-- Opening Marker --

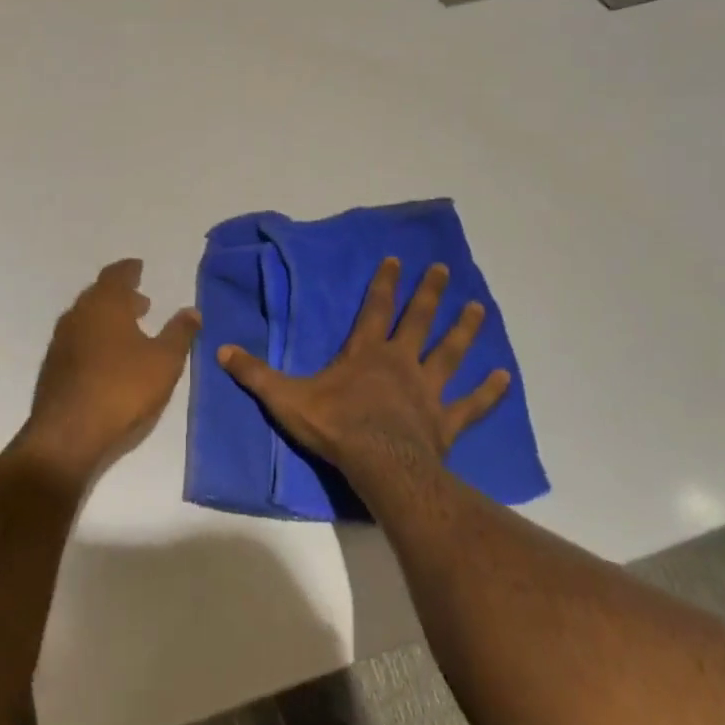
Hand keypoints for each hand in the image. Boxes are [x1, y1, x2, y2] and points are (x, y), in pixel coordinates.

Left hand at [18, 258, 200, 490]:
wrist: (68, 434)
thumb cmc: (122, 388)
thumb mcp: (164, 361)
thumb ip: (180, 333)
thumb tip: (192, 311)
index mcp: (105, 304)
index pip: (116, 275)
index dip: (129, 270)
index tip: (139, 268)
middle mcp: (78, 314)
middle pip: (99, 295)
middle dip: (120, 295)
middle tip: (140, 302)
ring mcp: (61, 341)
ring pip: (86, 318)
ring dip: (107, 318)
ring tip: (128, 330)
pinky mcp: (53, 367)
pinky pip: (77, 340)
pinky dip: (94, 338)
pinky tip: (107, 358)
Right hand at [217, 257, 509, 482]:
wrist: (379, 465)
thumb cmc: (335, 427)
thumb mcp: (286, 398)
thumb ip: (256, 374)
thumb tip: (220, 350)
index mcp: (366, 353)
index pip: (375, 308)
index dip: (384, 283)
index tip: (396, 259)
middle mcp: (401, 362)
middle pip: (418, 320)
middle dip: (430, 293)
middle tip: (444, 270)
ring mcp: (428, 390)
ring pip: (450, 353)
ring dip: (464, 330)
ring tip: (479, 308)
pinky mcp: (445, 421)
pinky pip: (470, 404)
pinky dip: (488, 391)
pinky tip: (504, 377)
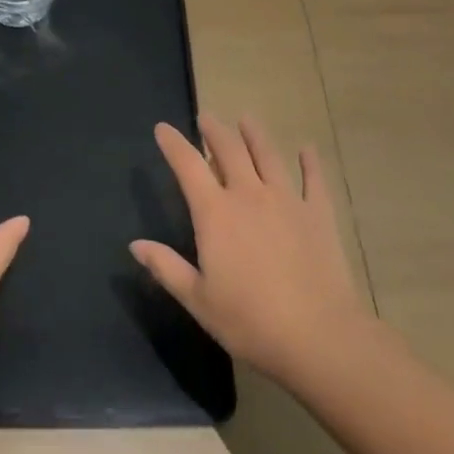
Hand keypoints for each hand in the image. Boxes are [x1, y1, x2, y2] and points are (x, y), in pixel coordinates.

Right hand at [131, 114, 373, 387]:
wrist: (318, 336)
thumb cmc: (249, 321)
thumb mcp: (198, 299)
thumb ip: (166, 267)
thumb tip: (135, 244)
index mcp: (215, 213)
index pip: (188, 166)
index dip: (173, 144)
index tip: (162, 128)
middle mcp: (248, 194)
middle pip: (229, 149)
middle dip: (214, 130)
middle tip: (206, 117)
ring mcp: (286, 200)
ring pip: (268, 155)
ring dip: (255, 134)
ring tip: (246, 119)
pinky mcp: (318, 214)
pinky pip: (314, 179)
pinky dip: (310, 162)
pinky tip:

-- Closing Marker --

## Work instruction
Tally up the lines in the records that contain the word "ring" and give only the total.

## Answer section
12